Within the ash scrape outside the stoking hole a piece of medieval pottery was unearthed, as yet undated; within the filled-in stoking hole passage a virtually complete but cracked, official excise measure tankard of William III's reign (1699-1702) was recovered.  The kiln has been dated by archaeomagnetic techniques to the period 1650-1695 which fits in with the artefactual evidence.

The kiln is considered to be of major significance as a complete example of a 17th century kiln.

Trench 5 was intended to enable interpretation of one of the mounds within the north end of the main enclosure.  When stripped of turf and soil, it proved to be a massive spread of rubble with a possible linear stone feature cutting across it diagonally.  Owing to its complexity, this trench was shut down and not investigated further.
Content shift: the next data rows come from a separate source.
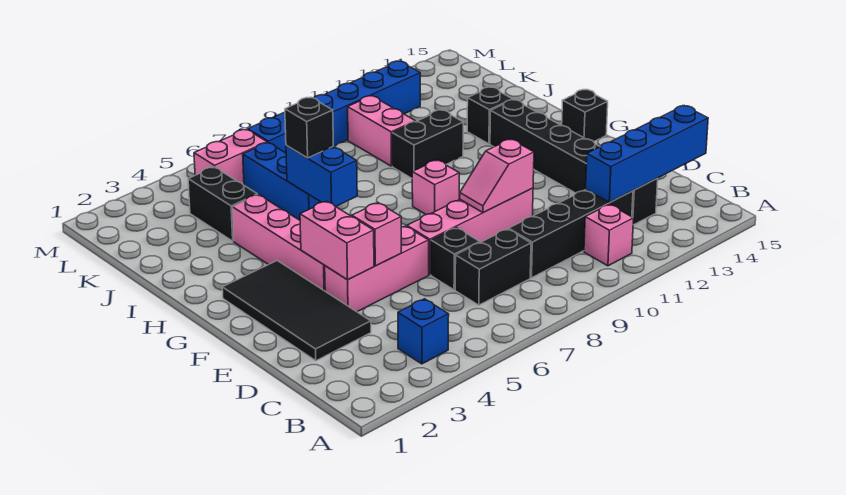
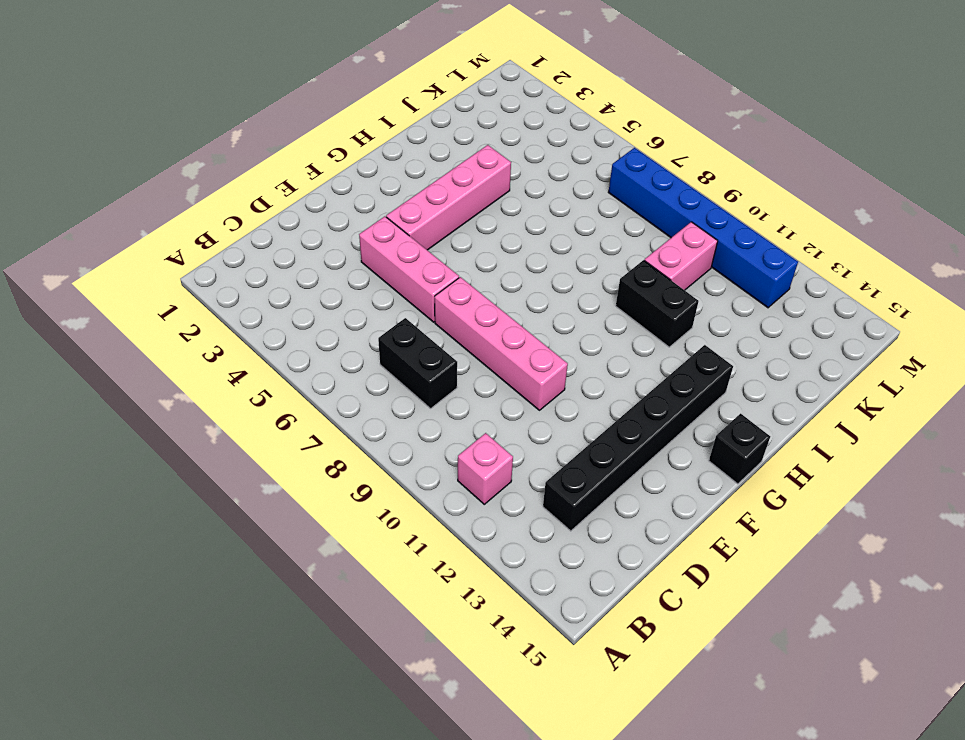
none -> blue brick B4 level 1
none -> black brick C9:C12 level 1
none -> black tile D2:G3 level 1

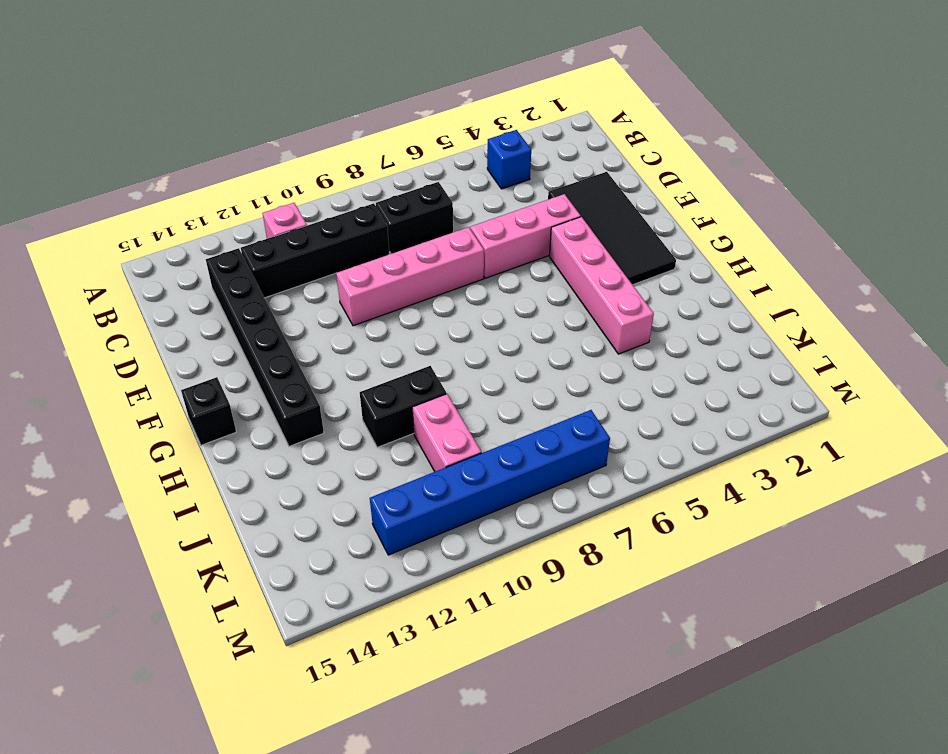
none -> black brick D7 level 1
none -> pink brick G9 level 1
none -> blue brick I6:K6 level 1

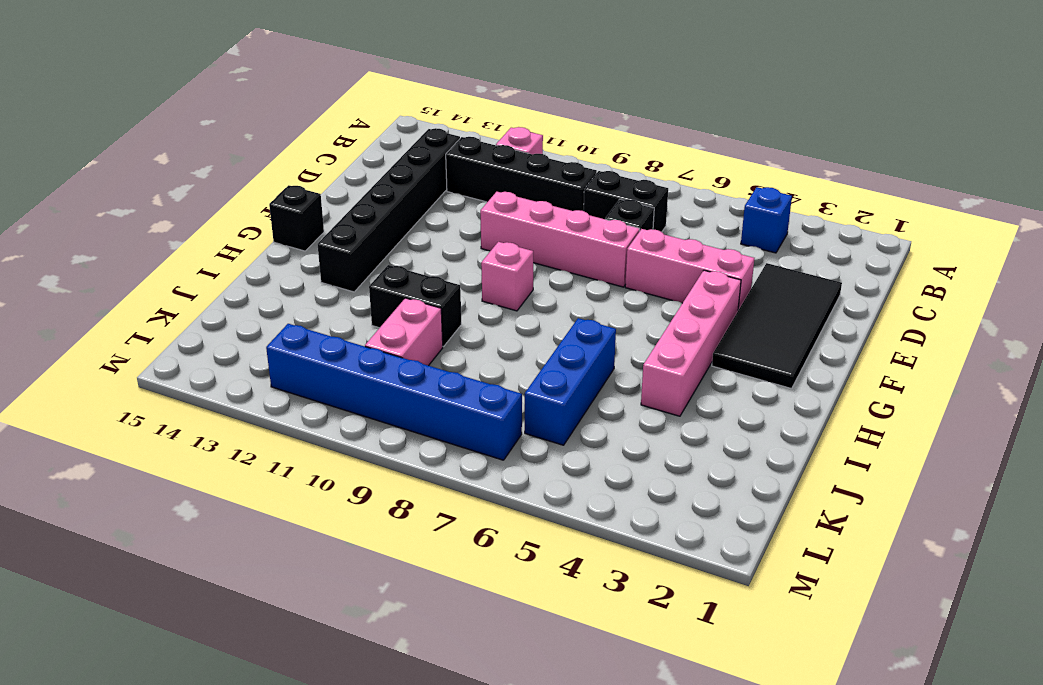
none -> black brick I13 level 1
none -> black brick J4:K4 level 1
none -> pink brick L5:L6 level 1

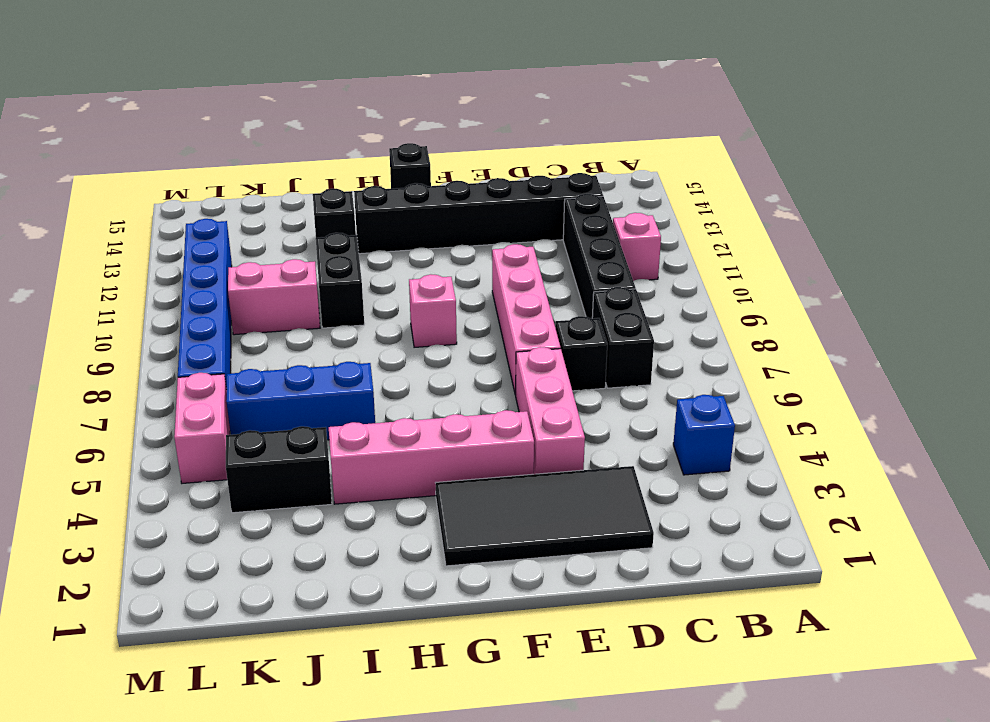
none -> blue brick C12:C15 level 2
none -> pink brick E4:F4 level 2
none -> pink brick E5 level 2

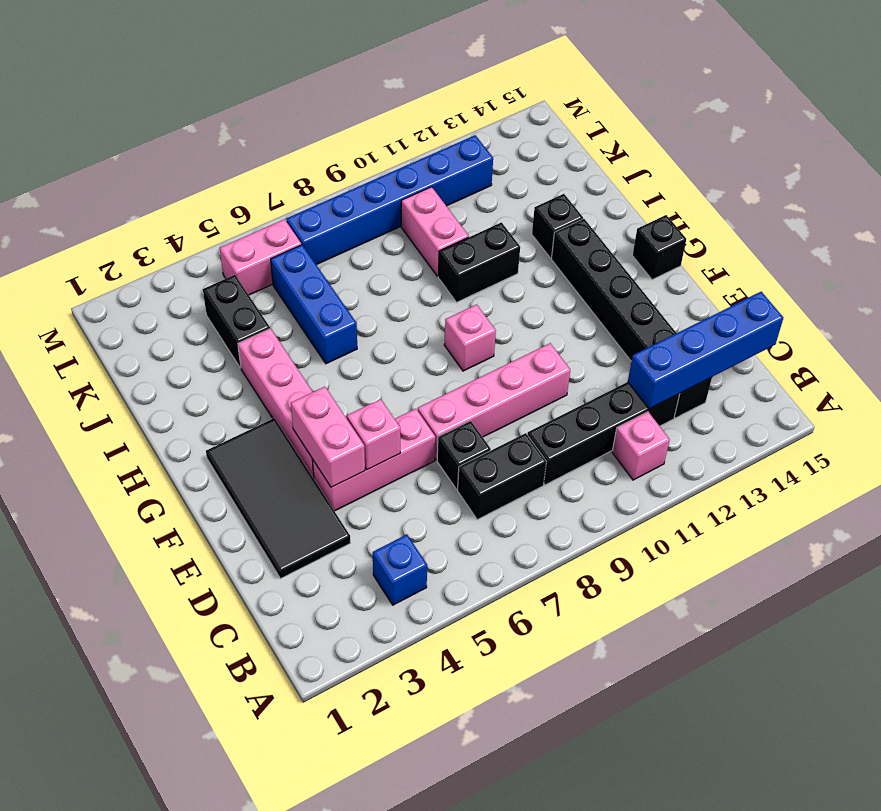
none -> pink slope E9:E10 level 2 top 10
none -> blue brick H6:I6 level 2
none -> black brick I6 level 3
Trench 6 was located across a lynchet to the north of the enclosure, to identify the structure and form a typical lynchet.  It was found to be composed of earth rather than having stone revetting and various sherds of medieval pottery were found within the trench.

From the site as a whole an enormous quantity of artefacts were recovered, cleaned, logged and bagged.  In addition to those listed above, they included pottery from the Romano-British period to the 19th century; bone and burnt bone; charcoal, coal, slag and burnt stone; glass; worked and un-worked chert and flint.  The total assemblage far exceeded all expectations.

The LHI grant enabled the excavation to be self-sufficient in materials, from a marquee to excavation tools and equipment, to processing and drawing materials and post excavation necessities.  The Group was also able to purchase a total station, (second-hand) plus the software to download data onto the computer, and an automatic level.

Post Excavation
Work took place in the following areas:

   1. Liaison with Ingleton Primary School and Yorkshire Dales National Park Authority's Young Archaeologist's programme for follow-up work resulting from the school's visit to the dig.
    2. Continuing archival research.

    3. Sieving of material dug from the trenches.

    4. Surveying of the site beyond the main enclosure.

    5. Labelling and identification of pottery and other artefacts.

    6. Digitising all context and section drawings

    7. Analysis of the large body of data resulting from the excavation

    8. Entering all the site records on a Database.

All findings were disseminated in an official report, a more popularly accessible booklet (see IAG publications list)  and in school material.